Among the audience was eight-year-old George Leaf who laughed heartily at the rogue Weasels, led by the lavishly-furred Cathryn Bowler, while his younger sister Olivia, aged seven, adored Toad's antics in his cars and caravans...not to mention his spectacular crashes.  These were all the more powerful for being heard off-stage. Both children also loved the sneakiness of Toad, the hunt for him among the audience and, needless to say, the fight scenes.

Bennett was sneaky too, introducing his updated cracks about stately homes, the injustice of inherited wealth and even takeaway meals. Although in the wild wood food on the move has a slightly more realistic connotation.

However, please note, no hedgehogs, otters, rabbits, squirrels, fieldmice, foxes, ferrets and stoats were harmed during this colourful, musical  production...well hardly any.  The bad news is that the play - which is quite long and so perhaps best suited for seven-years up to grandparents - is already a sell-out.Then again, if like Toad, money is no object and you don't mind the phone bill, it might well be worth pestering the box office for cancellations. 

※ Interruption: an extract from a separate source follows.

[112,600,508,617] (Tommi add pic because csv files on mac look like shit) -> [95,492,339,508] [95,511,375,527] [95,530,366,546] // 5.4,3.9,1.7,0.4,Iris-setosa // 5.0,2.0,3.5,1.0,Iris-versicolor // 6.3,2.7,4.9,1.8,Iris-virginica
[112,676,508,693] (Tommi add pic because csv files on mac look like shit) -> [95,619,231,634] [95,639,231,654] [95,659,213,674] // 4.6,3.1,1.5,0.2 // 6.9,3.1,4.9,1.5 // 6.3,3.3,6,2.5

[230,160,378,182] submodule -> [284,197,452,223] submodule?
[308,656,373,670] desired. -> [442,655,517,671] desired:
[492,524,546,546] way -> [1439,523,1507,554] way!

Review by Nick Le Mesurier

The Criterion serves up a welcome alternative to the usual Christmas fayre in their affectionate and clever performance of Alan Bennett’s adaptation of Kenneth Grahame’s masterpiece, ‘The Wind in
the Willows’.
Some see the story of the four chaps from the English middle-classes simply as a tale of friendship and comic daring-do set in a bucolic England. Others see the recapture of Toad Hall from the rebellious weasels as an act of counter-revolution in which the establishment firmly puts the lower orders in their place. Because it so successfully manages to be both at the same time it deserves its place in the English psyche.
Not that one can easily avoid the satirical elements within the story, and particularly in Bennett’s adaptation. Mole (Summer Marsden) has many a squeaky charm, her character all youthful impulse and enthusiasm. He holds another, albeit unwitting, appeal to the older male characters in the story. Ratty, (Anne-Marie Green) is a slightly donnish character, who is clearly in love with his protégé. And
Badger (Matt Sweatman), while he is the very embodiment of British authority, also leans heavily in
favour of Mole’s innocent charms.
The Criterion’s production features a strongly female cast in a traditionally very male oriented story, which helps it to handle the sexually subversive elements with a certain delicacy,
placing the warmth and the humour of the story centre stage. But they’re nevertheless there, a tongue in the cheek of the Edwardian era it reflects.
While the acting and the production are great throughout, the star role on stage has to be Nicol Cortese’s athletic portrayal of Toad. She is a bundle of hopping energy, bouncing everywhere, now flying high on the thrill of cars and caravans, cleverly outwitting the law with never a thought for the
consequences; now in the depths of despair when imprisoned and made to confront his folly. Not that he does this for long: Toad’s light can never be extinguished, and Nicol Cortese’s comic talent dazzles an already colourful show.
There are too many good supporting actors to mention by name, but I can’t go without acknowledging Alan Fenn’s wonderfully lugubrious Albert the Horse, a Black Country study in sardonic humour, and Helen McGowan’s extraordinary Bargewoman, who was straight out of cockney music hall.
The play is all sold out, which says something for the Criterion’s reputation, their taste in choosing the play and presenting it at the beginning of December, before the usual stuff of Christmas gets into full swing, and the appeal of a story that continues to speak to us at many levels across the barriers of time and class and attitude.